Asian markets could be over the worst
Cautious optimism is returning and even George Soros expects a rebound
Monday 25 August 1997
In recent weeks East Asian stock markets have tumbled and currencies have been under such severe pressure that governments have been forced to accept devaluations which in some cases wiped billions of dollars off the value of local currencies.
Although last week saw continuing declines in stock prices as Asian currencies hit new lows, a cautious mood of optimism was creeping back into the markets by the end of the week.
George Soros, the American based fund manager, who is alleged to have moved heavily into Asian markets and emerged as public enemy number one, said in an interview yesterday that he was expecting a rebound in these markets.
Interviewed by Hong Kong's South China Morning Post, Mr Soros said that the pendulum in regional currency markets had swung too far and he expected to see irregular trading fade soon.
Those remarks are unlikely to placate regional leaders, who accuse Mr Soros and a clutch of American hedge fund managers of wreaking havoc in markets which they say are basically sound, aside from their vulnerability to international speculators. They maintain that the situation in East Asia is nothing like that which prevailed in Mexico during the 1995 Peso crisis, which was based on genuine economic instability.
Malaysia's Prime Minister, Mahathir Mohamad, has been the most outspoken critic of the speculator's activities. Over the weekend he reinforced his criticism in typically robust style. "All these countries have spent 40 years trying to build up their economy," he said, "and a moron like Soros comes along with a lot of money to speculate and ruin things."
There was some suggestion that Dr Mahathir and Mr Soros would meet next month in Hong Kong at the IMF/World Bank conference, but the Malaysian Prime Minister said firmly that he had no wish to meet the American financier.

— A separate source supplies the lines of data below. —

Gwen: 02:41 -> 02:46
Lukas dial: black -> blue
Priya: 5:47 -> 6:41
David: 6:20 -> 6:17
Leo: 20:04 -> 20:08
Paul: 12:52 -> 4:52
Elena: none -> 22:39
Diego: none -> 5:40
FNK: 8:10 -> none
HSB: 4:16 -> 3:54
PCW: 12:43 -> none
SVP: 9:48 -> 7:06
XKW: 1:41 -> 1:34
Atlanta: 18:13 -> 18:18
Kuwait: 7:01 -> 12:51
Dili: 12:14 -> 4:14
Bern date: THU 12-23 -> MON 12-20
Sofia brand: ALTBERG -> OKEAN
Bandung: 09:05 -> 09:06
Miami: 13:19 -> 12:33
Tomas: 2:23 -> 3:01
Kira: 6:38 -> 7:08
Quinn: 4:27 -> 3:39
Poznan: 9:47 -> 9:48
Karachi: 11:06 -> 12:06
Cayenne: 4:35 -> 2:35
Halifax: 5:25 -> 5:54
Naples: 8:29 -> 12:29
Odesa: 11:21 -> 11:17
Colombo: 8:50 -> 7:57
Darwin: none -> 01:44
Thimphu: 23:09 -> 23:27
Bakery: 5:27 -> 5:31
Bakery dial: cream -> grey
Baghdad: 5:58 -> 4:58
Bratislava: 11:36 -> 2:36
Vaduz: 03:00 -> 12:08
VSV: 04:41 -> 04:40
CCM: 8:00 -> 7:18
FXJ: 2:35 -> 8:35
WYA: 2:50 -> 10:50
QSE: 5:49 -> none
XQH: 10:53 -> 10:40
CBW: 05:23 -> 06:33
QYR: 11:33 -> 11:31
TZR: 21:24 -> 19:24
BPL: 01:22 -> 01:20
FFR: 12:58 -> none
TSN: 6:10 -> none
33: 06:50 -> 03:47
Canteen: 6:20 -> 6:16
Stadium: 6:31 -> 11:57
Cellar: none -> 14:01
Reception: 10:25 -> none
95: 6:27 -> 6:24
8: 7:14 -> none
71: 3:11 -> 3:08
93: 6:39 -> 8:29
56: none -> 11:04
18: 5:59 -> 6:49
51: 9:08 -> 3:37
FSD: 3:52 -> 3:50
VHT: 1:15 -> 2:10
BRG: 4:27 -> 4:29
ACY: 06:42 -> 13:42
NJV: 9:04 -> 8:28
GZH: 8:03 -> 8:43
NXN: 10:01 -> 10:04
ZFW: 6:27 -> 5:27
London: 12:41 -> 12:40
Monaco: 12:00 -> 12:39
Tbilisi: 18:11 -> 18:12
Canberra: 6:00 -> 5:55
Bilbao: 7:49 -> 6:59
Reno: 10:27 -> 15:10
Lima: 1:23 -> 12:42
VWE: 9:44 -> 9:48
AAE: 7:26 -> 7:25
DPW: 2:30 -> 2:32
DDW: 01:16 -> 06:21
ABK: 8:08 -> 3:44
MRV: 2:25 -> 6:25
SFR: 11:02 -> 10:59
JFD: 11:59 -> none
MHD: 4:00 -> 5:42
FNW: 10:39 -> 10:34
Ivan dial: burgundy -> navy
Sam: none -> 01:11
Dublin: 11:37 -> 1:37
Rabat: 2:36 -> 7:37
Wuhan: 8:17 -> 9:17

Other regional leaders, in less forceful terms, have expressed alarm at their economies being held to ransom by the vagaries of international speculation. This indignation has probably been more vivid in Singapore than elsewhere. In the middle of this month, when the currency turmoil was at its height, the Singapore dollar lost almost 8 per cent of its value against the US dollar.
Compared to the losses in neighbouring Thailand, Indonesia and Malaysia, this fall was modest but Singaporeans are used to seeing their currency appreciate in value while their neighbours flounder. The Singapore dollar has been the strongest currency in the region and although it is now gaining ground again it appears to have fallen for no other reason than Singapore's location at the heart of a region where other currencies were tumbling.
Hong Kong, with $64bn dollars in foreign reserves at its disposal, making it seventh in the world league of foreign reserve holdings and second in the world on a per capita basis, also found its currency under pressure. However, a bout of highly aggressive market activity by the Hong Kong Monetary Authority ensured that the local currency barely budged from its fixed link with the US dollar, making it the only Asian currency not to have devalued in the past few weeks. Even Mr Soros concluded that speculation against the Hong Kong dollar was a mug's game.
Yet there has to be a reason why international speculators suddenly seized on East Asian currencies as a vulnerable point for attack. The starting point was Thailand. In the decade from 1985 to 1995 it enjoyed the highest growth rate in the world. Export-led growth and heavy foreign investment appeared to be offering a secure future for the Thai economy.
Below the surface was an extraordinary malaise of poor regulation, rampant insider trading, false valuations and red-hot speculative activity that inevitably gave way to uncontrollable overheating. In the fallout 58 financial institutions collapsed, the stock market went into a spin dive and the Thai currency saw more than 20 per cent wiped off its international value.
The government has been forced to go cap in hand to the International Monetary Fund for a $16.7bn rescue package and submit itself to a typical IMF-style clutch of stringent economic measures.
The irony of the current situation is that Asian stock and currency prices have fallen to such a degree that the stage is set for speculators to return in search of bargains.